■ About this task:
Turn the lines starting at "Škola a kancelář" and ending at "Master & Master" into a JSON list of strings, one string per line, with blank lines left out.

Page-level text extractions:
*** Begin section ***

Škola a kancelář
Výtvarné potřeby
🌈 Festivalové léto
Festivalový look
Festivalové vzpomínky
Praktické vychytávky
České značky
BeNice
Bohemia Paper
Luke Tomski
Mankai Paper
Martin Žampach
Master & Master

*** End section ***
*** Begin section ***

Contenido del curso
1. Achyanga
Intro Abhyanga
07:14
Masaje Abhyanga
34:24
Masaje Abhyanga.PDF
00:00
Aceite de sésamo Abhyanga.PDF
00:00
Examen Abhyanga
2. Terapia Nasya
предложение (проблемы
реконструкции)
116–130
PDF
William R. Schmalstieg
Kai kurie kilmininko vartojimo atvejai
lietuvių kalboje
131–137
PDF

*** End section ***

■ Exercise result:
[
  "Škola a kancelář",
  "Výtvarné potřeby",
  "🌈 Festivalové léto",
  "Festivalový look",
  "Festivalové vzpomínky",
  "Praktické vychytávky",
  "České značky",
  "BeNice",
  "Bohemia Paper",
  "Luke Tomski",
  "Mankai Paper",
  "Martin Žampach",
  "Master & Master"
]